## TASK INSTRUCTIONS
Beneath this line is the data. Output exactly the lines from the line with "Réchauffement climatique" to the line with "l’historien des sciences, des techniques", both ends included, and nothing more.

## RECORDED DATA
|---|

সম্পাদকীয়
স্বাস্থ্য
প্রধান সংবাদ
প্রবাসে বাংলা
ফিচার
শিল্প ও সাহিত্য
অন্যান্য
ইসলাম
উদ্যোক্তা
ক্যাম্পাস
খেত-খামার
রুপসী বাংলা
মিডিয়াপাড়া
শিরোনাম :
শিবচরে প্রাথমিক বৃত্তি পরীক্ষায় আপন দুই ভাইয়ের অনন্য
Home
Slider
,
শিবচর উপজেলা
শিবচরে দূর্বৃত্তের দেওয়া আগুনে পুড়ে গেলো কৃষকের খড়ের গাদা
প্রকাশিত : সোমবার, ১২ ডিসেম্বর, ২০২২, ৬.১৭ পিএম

|---|

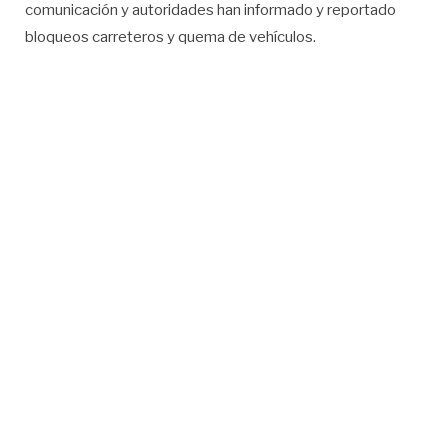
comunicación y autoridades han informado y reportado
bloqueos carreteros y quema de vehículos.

|---|

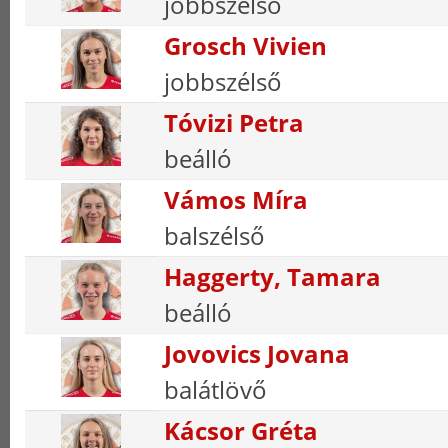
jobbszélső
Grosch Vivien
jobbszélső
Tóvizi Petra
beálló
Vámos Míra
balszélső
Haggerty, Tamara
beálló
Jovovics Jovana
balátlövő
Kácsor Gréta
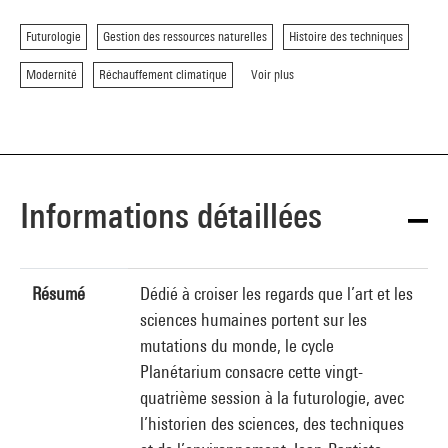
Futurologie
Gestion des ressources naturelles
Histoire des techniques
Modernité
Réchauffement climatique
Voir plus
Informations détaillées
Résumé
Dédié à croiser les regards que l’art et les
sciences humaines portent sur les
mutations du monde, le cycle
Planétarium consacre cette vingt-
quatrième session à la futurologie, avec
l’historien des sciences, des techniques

|---|

## TASK OUTPUT
Réchauffement climatique
Voir plus
Informations détaillées
Résumé
Dédié à croiser les regards que l’art et les
sciences humaines portent sur les
mutations du monde, le cycle
Planétarium consacre cette vingt-
quatrième session à la futurologie, avec
l’historien des sciences, des techniques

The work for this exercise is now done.